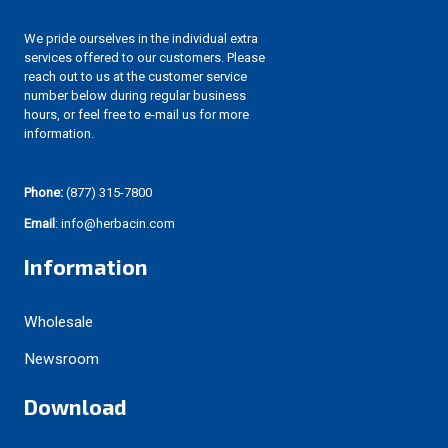
We pride ourselves in the individual extra
services offered to our customers. Please
reach out to us at the customer service
number below during regular business
hours, or feel free to e-mail us for more
information.
Phone:
(877) 315-7800
Email
: info@herbacin.com
Information
Wholesale
Newsroom
Download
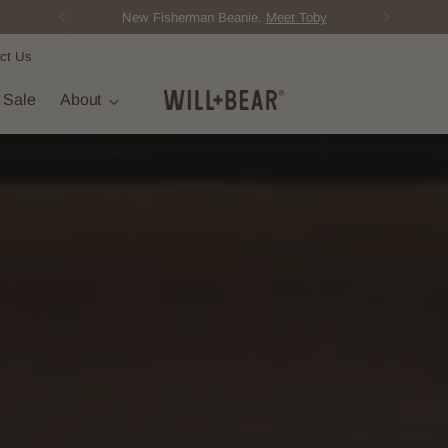
New Fisherman Beanie.
Meet Toby
ct Us
t Sale
About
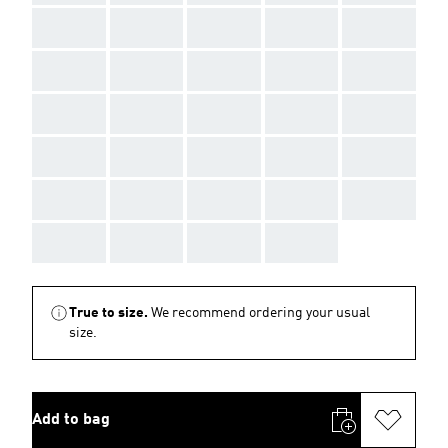
AAA
AAA
AAA
AAA
AAA
AAA
AAA
AAA
AAA
AAA
AAA
AAA
AAA
AAA
AAA
AAA
AAA
AAA
AAA
AAA
AAA
AAA
AAA
AAA
AAA
AAA
AAA
AAA
AAA
True to size.
We recommend ordering your usual
size.
Add to bag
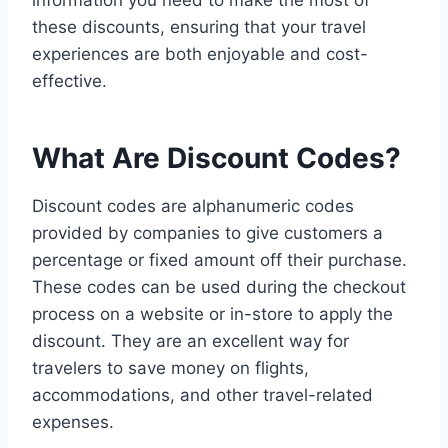
information you need to make the most of
these discounts, ensuring that your travel
experiences are both enjoyable and cost-
effective.
What Are Discount Codes?
Discount codes are alphanumeric codes
provided by companies to give customers a
percentage or fixed amount off their purchase.
These codes can be used during the checkout
process on a website or in-store to apply the
discount. They are an excellent way for
travelers to save money on flights,
accommodations, and other travel-related
expenses.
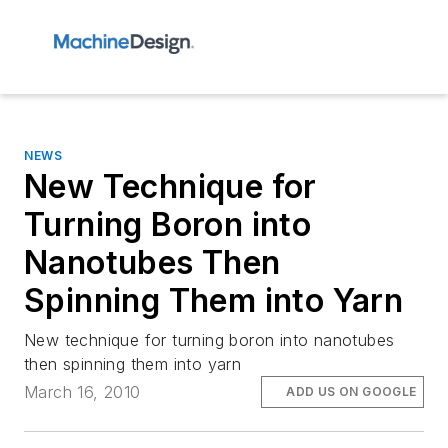
NEWS
New Technique for
Turning Boron into
Nanotubes Then
Spinning Them into Yarn
New technique for turning boron into nanotubes
then spinning them into yarn
March 16, 2010
ADD US ON GOOGLE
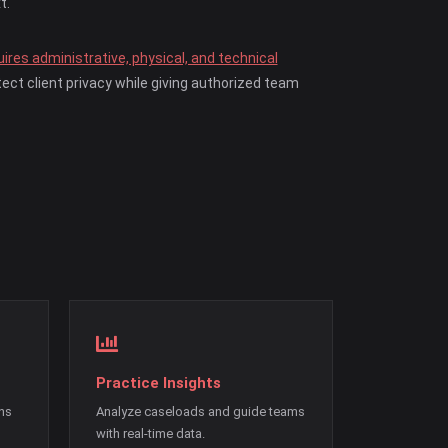
t.
ires administrative, physical, and technical
ect client privacy while giving authorized team
Practice Insights
ons
Analyze caseloads and guide teams
with real-time data.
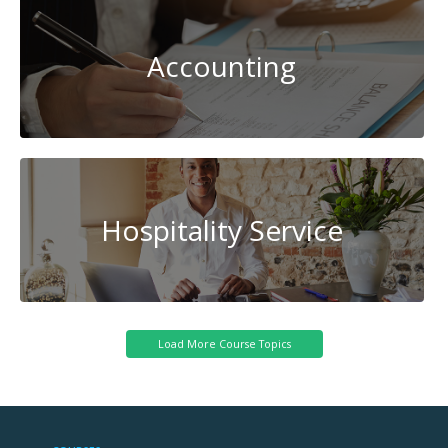
Accounting
Hospitality Service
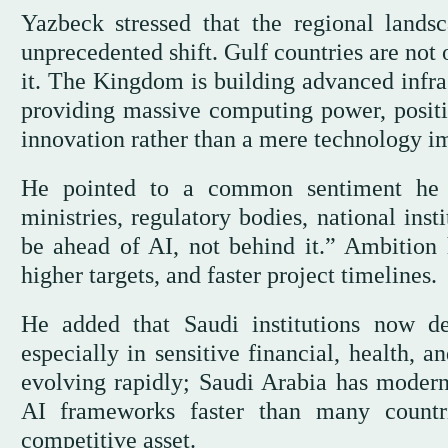
Yazbeck stressed that the regional landsc
unprecedented shift. Gulf countries are not
it. The Kingdom is building advanced infra
providing massive computing power, position
innovation rather than a mere technology im
He pointed to a common sentiment he e
ministries, regulatory bodies, national ins
be ahead of AI, not behind it.” Ambition h
higher targets, and faster project timelines.
He added that Saudi institutions now de
especially in sensitive financial, health, 
evolving rapidly; Saudi Arabia has moderni
AI frameworks faster than many countri
competitive asset.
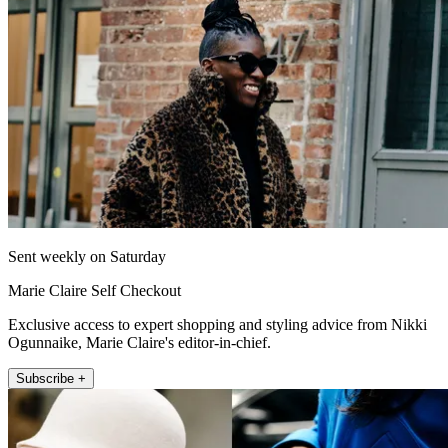
Sent weekly on Saturday
Marie Claire Self Checkout
Exclusive access to expert shopping and styling advice from Nikki
Ogunnaike, Marie Claire's editor-in-chief.
Subscribe +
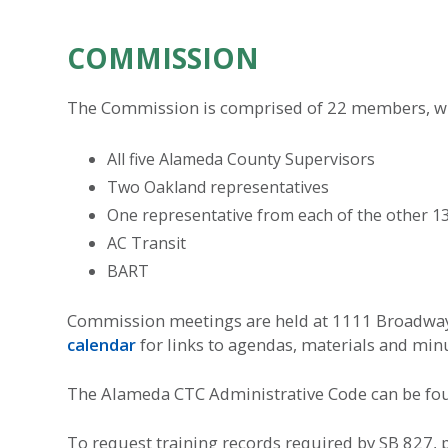
COMMISSION
The Commission is comprised of 22 members, wit
All five Alameda County Supervisors
Two Oakland representatives
One representative from each of the other 13 
AC Transit
BART
Commission meetings are held at 1111 Broadway,
calendar
for links to agendas, materials and min
The Alameda CTC Administrative Code can be f
To request training records required by SB 827, 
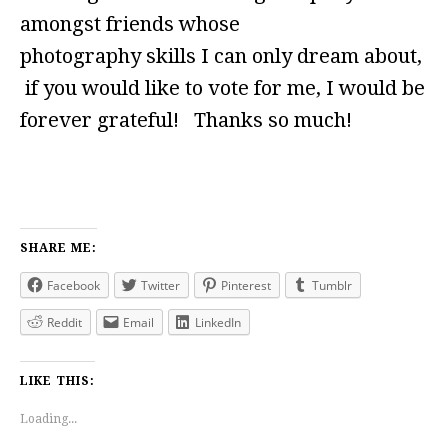
amongst friends whose
photography skills I can only dream about,
if you would like to vote for me, I would be
forever grateful! Thanks so much!
SHARE ME:
Facebook
Twitter
Pinterest
Tumblr
Reddit
Email
LinkedIn
LIKE THIS:
Loading...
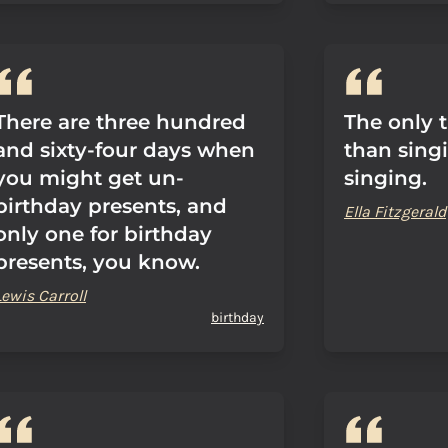
There are three hundred
The only 
and sixty-four days when
than sing
you might get un-
singing.
birthday presents, and
Ella Fitzgerald
only one for birthday
presents, you know.
Lewis Carroll
birthday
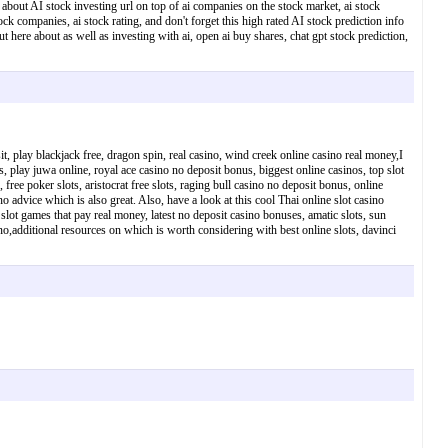
te about AI stock investing url on top of ai companies on the stock market, ai stock
ock companies, ai stock rating, and don't forget this high rated AI stock prediction info
ut here about as well as investing with ai, open ai buy shares, chat gpt stock prediction,
t, play blackjack free, dragon spin, real casino, wind creek online casino real money,I
s, play juwa online, royal ace casino no deposit bonus, biggest online casinos, top slot
 free poker slots, aristocrat free slots, raging bull casino no deposit bonus, online
 advice which is also great. Also, have a look at this cool Thai online slot casino
slot games that pay real money, latest no deposit casino bonuses, amatic slots, sun
sino,additional resources on which is worth considering with best online slots, davinci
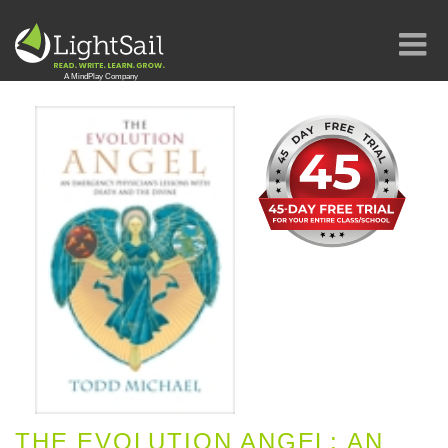
THE EVOLUTION ANGEL: AN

------------------------

Reproduce word for word the lines of the records from the line containing "Sent weekly on Saturday" up to and including the line containing "Subscribe +".

*Your solution*
Sent weekly on Saturday
Marie Claire Self Checkout
Exclusive access to expert shopping and styling advice from Nikki
Ogunnaike, Marie Claire's editor-in-chief.
Subscribe +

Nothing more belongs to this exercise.